Please print the lines of the records unchanged, from the first line of the records through the line with "auf der Anuga", including that line.

[Data for processing Boundary: Start]

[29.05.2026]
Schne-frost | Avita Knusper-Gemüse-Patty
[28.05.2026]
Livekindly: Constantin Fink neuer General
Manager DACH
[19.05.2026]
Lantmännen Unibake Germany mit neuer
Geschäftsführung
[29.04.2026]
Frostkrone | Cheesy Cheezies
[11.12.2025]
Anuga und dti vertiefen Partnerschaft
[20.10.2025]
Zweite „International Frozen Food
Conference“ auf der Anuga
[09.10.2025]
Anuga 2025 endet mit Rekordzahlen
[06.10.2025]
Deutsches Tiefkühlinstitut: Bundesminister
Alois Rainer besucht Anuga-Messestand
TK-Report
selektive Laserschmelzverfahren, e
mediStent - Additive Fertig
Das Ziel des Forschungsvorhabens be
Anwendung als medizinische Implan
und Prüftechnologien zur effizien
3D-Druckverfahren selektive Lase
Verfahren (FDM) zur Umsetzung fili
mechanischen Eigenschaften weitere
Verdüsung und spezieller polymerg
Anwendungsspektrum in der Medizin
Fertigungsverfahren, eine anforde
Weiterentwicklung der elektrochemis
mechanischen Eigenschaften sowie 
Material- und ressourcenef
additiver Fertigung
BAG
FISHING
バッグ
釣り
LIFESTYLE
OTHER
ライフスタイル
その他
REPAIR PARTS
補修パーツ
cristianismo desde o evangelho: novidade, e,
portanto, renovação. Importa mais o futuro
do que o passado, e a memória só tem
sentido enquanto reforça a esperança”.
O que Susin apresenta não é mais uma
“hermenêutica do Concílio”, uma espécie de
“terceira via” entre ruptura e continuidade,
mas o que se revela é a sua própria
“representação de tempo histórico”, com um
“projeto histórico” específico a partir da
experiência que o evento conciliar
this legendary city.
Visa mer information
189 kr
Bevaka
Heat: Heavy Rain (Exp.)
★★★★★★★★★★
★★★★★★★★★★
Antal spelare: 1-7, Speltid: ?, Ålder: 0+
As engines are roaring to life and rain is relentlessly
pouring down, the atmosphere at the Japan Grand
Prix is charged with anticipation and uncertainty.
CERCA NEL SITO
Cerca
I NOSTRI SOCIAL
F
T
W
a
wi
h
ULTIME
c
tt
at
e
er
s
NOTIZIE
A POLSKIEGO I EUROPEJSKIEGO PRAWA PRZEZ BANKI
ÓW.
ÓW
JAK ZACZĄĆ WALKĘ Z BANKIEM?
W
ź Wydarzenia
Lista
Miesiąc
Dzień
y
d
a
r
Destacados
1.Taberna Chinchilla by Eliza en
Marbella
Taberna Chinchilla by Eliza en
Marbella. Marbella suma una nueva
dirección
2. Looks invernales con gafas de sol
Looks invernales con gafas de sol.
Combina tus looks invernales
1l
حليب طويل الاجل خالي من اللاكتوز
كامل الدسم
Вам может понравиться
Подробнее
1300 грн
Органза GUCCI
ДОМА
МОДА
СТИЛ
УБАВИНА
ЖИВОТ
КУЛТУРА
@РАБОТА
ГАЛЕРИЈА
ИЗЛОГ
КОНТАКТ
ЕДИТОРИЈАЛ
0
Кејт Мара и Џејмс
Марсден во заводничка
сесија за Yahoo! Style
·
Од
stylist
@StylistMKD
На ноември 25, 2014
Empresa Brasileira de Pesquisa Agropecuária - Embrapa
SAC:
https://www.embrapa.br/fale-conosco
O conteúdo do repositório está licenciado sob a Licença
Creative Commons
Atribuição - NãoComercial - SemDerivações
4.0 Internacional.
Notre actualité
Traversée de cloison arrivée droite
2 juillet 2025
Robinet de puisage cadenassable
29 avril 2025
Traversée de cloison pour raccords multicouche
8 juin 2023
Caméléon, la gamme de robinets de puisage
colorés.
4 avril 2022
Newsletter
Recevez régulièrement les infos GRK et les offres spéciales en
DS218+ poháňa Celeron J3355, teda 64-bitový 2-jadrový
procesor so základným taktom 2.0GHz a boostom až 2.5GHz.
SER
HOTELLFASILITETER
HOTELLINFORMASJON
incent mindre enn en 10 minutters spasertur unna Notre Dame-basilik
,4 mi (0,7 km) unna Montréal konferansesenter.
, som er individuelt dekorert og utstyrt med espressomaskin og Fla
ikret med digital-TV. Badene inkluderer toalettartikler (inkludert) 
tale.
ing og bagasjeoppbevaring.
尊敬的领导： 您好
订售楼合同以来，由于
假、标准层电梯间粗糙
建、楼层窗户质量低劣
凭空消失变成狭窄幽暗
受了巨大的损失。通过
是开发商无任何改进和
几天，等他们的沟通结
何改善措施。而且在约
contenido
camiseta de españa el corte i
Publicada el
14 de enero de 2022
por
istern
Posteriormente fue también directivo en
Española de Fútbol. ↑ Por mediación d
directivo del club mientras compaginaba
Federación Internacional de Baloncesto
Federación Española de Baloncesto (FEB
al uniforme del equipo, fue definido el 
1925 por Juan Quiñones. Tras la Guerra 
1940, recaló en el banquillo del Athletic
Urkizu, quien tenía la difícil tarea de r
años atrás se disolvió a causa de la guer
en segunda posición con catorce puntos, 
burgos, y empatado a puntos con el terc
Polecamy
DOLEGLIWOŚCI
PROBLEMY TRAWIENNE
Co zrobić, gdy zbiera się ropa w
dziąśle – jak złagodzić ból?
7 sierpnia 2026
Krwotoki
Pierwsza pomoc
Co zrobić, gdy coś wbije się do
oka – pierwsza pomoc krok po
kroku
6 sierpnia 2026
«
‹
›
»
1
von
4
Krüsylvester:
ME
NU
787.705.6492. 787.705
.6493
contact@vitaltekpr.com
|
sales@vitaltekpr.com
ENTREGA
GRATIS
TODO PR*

[Data for processing Boundary: End]

• _Solution_
[29.05.2026]
Schne-frost | Avita Knusper-Gemüse-Patty
[28.05.2026]
Livekindly: Constantin Fink neuer General
Manager DACH
[19.05.2026]
Lantmännen Unibake Germany mit neuer
Geschäftsführung
[29.04.2026]
Frostkrone | Cheesy Cheezies
[11.12.2025]
Anuga und dti vertiefen Partnerschaft
[20.10.2025]
Zweite „International Frozen Food
Conference“ auf der Anuga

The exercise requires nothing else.